The Task Force and the 71st Precinct are working to track down those responsible for the slurs found on a wall off Schenectady Avenue between Crown and Carroll streets, as well as a set of paper notes with similar hate speech found in the area, according to Det. Vincent Martinos of the precinct’s community affairs division.

Martinos said residents found small pieces of paper with swastikas drawn on them in black marker in the blocks around the graffiti. Sources said some of the papers also had graphic, anti-Semitic language, as well.

A source within the local Shomrim patrol said "quite a few" of the pieces of paper were found on Saturday. A photo of one of the papers sent by a resident shows a Post-it-sized piece of paper with a swastika and the words "Jew F---s" written on it. He said it was found on Crown Street between Troy and Schenectady avenues.

Police think the hate language on the wall appeared late Friday night or early Saturday morning, Martinos said. Though the graffiti coincided with the Jewish holiday of Lag B’Omer, Martinos said officers don't think the graffiti was targeted to the event.

“We strongly do not believe it has anything to do with Lag B’Omer," Martinos said.

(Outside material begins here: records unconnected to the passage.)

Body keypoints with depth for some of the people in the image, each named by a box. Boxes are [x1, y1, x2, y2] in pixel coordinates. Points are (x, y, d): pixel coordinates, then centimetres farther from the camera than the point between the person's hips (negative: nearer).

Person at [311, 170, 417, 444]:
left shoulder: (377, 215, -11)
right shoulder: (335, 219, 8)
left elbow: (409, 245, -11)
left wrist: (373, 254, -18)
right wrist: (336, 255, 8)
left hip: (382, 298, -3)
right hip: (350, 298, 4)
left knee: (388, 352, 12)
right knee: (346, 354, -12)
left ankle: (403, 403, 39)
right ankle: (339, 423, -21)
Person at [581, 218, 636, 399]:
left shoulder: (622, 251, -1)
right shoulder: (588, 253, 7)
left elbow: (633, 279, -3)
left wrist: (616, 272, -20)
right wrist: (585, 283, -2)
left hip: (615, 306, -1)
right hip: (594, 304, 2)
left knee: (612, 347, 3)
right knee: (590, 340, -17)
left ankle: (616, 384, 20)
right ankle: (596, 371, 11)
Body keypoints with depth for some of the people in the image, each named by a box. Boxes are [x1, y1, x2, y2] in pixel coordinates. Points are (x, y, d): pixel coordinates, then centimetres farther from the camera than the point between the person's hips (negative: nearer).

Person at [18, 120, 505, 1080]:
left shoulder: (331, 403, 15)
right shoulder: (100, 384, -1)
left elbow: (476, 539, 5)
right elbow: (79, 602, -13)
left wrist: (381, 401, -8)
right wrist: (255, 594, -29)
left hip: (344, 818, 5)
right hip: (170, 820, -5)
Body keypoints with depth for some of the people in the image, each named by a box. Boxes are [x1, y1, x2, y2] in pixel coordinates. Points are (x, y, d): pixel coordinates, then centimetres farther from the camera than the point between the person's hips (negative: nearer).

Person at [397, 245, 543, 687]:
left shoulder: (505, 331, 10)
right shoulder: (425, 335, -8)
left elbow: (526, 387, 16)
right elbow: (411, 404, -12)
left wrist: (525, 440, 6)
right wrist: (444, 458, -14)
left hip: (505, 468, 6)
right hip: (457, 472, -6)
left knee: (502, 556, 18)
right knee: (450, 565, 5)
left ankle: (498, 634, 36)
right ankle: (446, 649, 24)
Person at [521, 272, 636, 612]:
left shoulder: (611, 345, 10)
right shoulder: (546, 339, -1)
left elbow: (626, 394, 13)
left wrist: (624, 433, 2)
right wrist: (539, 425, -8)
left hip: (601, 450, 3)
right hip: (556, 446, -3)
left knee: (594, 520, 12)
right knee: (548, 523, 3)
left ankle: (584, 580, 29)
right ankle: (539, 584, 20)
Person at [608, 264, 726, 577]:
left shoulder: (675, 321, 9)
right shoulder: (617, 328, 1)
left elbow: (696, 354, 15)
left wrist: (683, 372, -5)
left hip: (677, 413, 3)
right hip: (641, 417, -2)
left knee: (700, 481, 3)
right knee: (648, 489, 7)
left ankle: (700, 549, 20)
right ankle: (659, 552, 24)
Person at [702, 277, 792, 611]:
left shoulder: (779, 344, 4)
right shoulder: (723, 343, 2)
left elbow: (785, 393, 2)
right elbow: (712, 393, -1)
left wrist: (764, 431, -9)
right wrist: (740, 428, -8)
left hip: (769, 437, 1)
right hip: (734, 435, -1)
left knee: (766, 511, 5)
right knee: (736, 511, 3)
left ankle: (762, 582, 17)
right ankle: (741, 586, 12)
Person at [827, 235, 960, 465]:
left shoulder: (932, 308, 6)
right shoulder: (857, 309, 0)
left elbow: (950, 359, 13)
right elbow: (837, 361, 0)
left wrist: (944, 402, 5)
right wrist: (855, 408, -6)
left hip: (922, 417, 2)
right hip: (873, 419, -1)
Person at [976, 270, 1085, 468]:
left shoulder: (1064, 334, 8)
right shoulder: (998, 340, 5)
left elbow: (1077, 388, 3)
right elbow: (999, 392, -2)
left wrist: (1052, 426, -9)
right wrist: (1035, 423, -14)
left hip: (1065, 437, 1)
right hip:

Volunteers from Shomrim covered up the graffiti on Sunday with black spray paint, according to a source. It is now illegible.

Residents noticed the tag Saturday, according to Rabbi Mordechai Lightstone of the Chabad Lubavitch Headquarters. He first saw it as he walked home from synagogue, returning in the evening to take photos.

“People, Jews and non-Jews alike, seemed pretty disgusted” when they saw it, he said in an email Saturday night, adding that the message is “truly a shame.”

Public records show the building on which the message appeared is owned by Congregation K’Hal Anash Lubaw. A man working at the shul had not heard of the incident and did not want to comment on it, referring questions to leaders of the organization, who did not immediately respond to inquiries.